WORK TO BE COMPLETED:
Rewrite the listing below, swapping the word "category" for "group" and changing nothing else. Leave out the picture lines.

━━━━━ DATA FOR PROCESSING ━━━━━

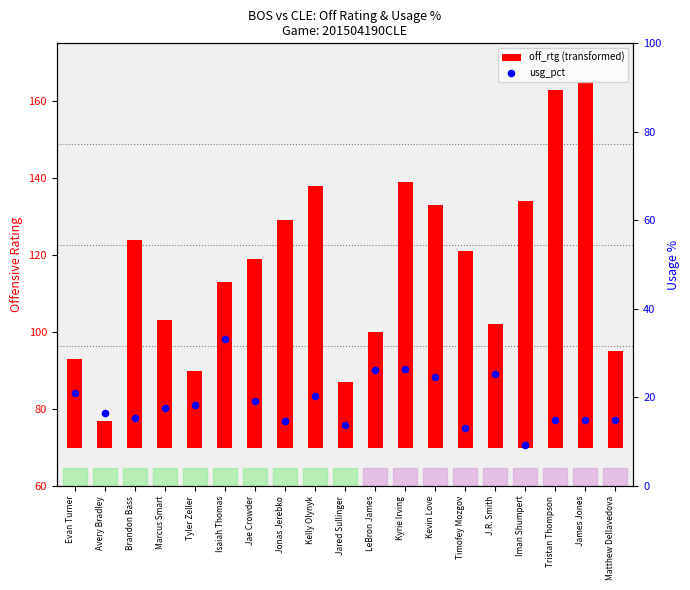

What is the total value across all series at Iman Shumpert?

73.2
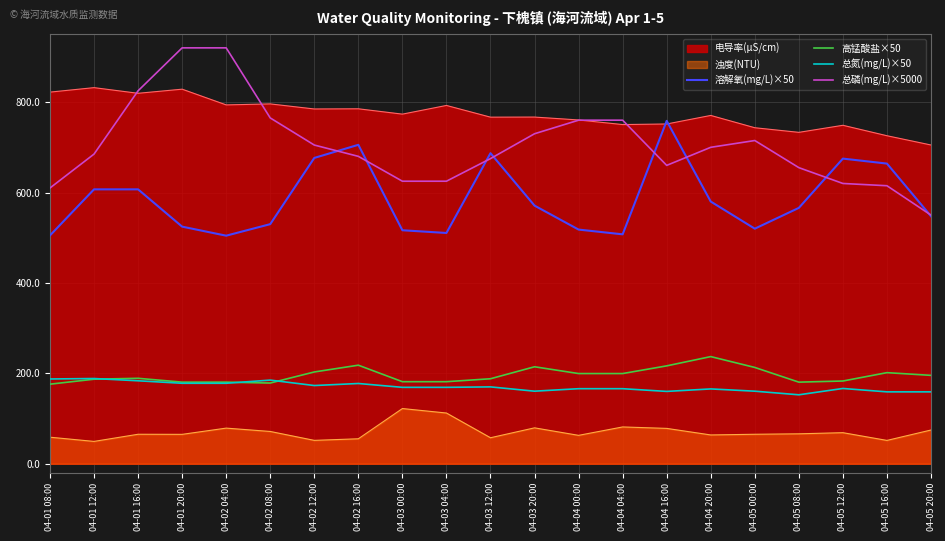

What position from the right is 04-04 00:00?

9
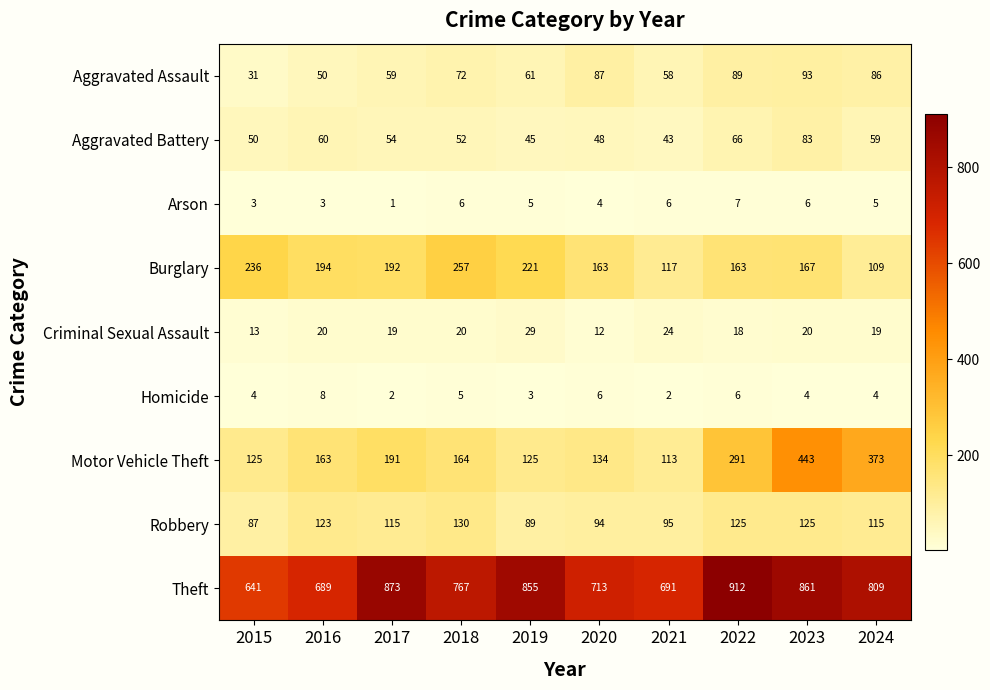

Which category has the highest value across all series?

2022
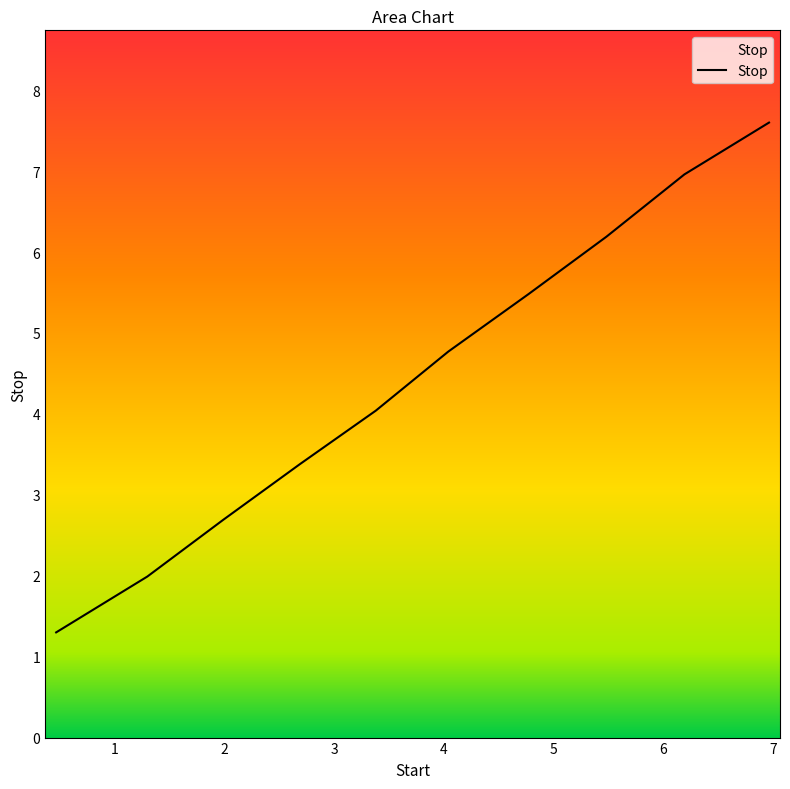

What is the smallest value displayed?

1.3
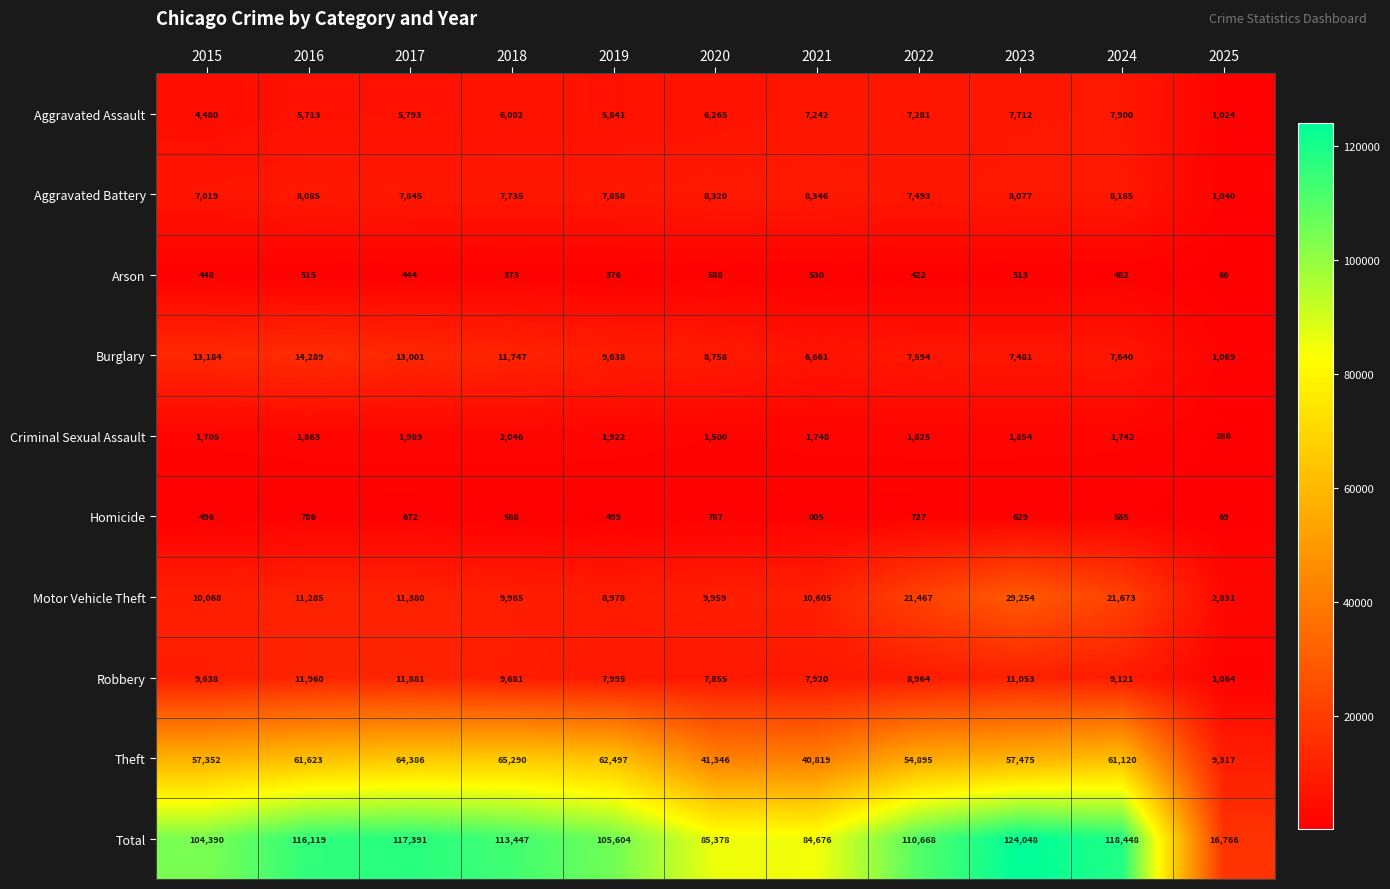

At which category does the chart reach its minimum across all series?

2025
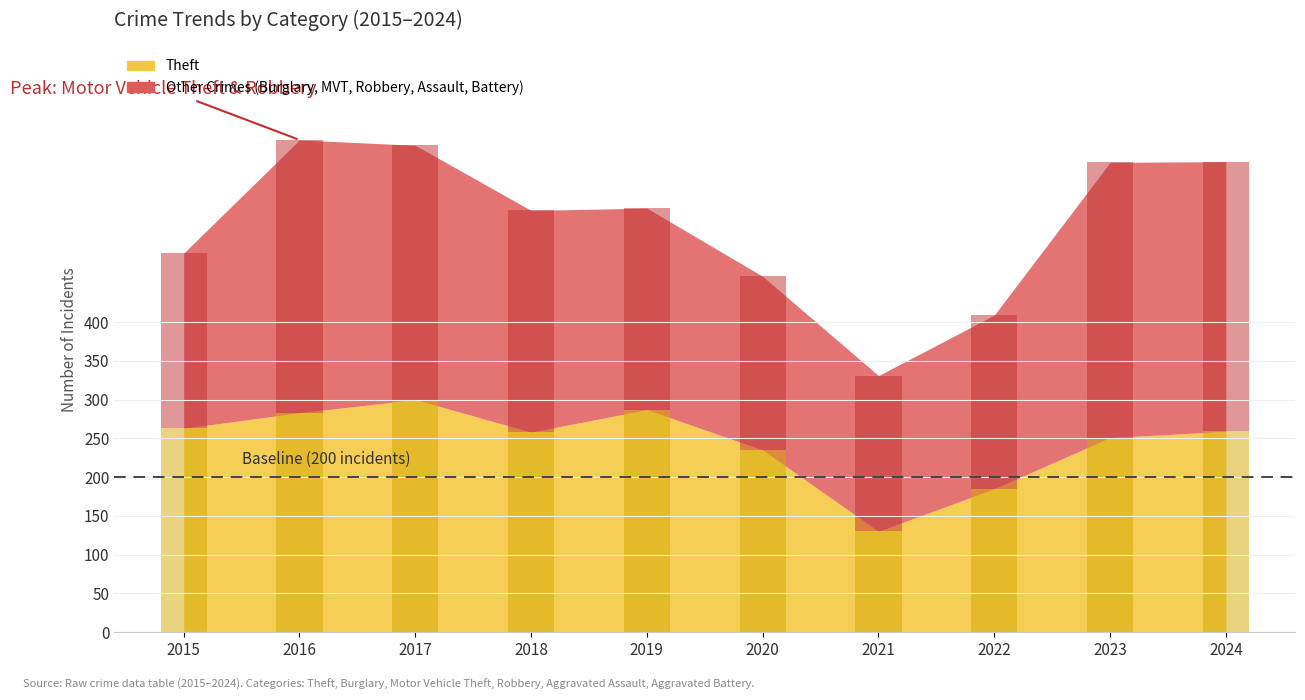

The Aggravated Assault series shows 37 at 2022. True or false?

True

━━━━━

YOUR SOLUTION:
What is the total value across all series at Iman Shumpert?

73.2

What position from the right is 04-04 00:00?

9

Which group has the highest value across all series?

2022

What is the smallest value displayed?

1.3

At which group does the chart reach its minimum across all series?

2025

The Aggravated Assault series shows 37 at 2022. True or false?

True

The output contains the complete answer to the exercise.